From AMPAS president John Bailey:

Dear Fellow Academy Members,

Danish director Carl Dreyer’s 1928 film “The Passion of Joan of Arc” is not only one of the visual landmarks of the silent era, but is a deeply disturbing portrait of a young woman’s persecution in the face of the male judges and priests of the ruling order. The actress Maria Falconetti gave one of the most profoundly affecting performances in the history of cinema as the Maid of Orleans.

Since the decision of the Academy’s Board of Governors on Saturday October 14 to expel producer Harvey Weinstein from its membership, I have been haunted not only by the recurring image of Falconetti and the sad arc of her career (dying in Argentina in 1946, reputedly from a crash diet) but of Joan’s refusal to submit to an auto de fe recantation of her beliefs.

Recent public testimonies by some of filmdom’s most recognized women regarding sexual intimidation, predation, and physical force is, clearly, a turning point in the film industry—and hopefully in our country, where what happens in the world of movies becomes a marker of societal Zeitgeist.
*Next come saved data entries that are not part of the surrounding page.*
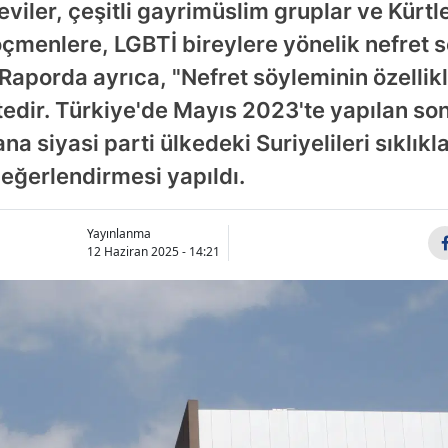
ler, çeşitli gayrimüslim gruplar ve Kürtler
göçmenlere, LGBTİ bireylere yönelik nefret 
 Raporda ayrıca, "Nefret söyleminin özelli
ktedir. Türkiye'de Mayıs 2023'te yapılan s
na siyasi parti ülkedeki Suriyelileri sıklık
değerlendirmesi yapıldı.
Yayınlanma
12 Haziran 2025 - 14:21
Their decision to stand up against a powerful, abusive male not only parallels the cinema courage of Falconetti’s Joan but gives all women courage to speak up.

After Saturday’s Board of Governors meeting, the Academy issued a passionately worded statement, expressing not only our concern about harassment in the film industry, but our intention to be a strong voice in changing the culture of sexual exploitation in the movie business, already common well before the founding of the Academy 90 years ago. It is up to all of us Academy members to more clearly define for ourselves the parameters of proper conduct, of sexual equality, and respect for our fellow artists throughout our industry. The Academy cannot, and will not, be an inquisitorial court, but we can be part of a larger initiative to define standards of behavior, and to support the vulnerable women and men who may be at personal and career risk because of violations of ethical standards by their peers.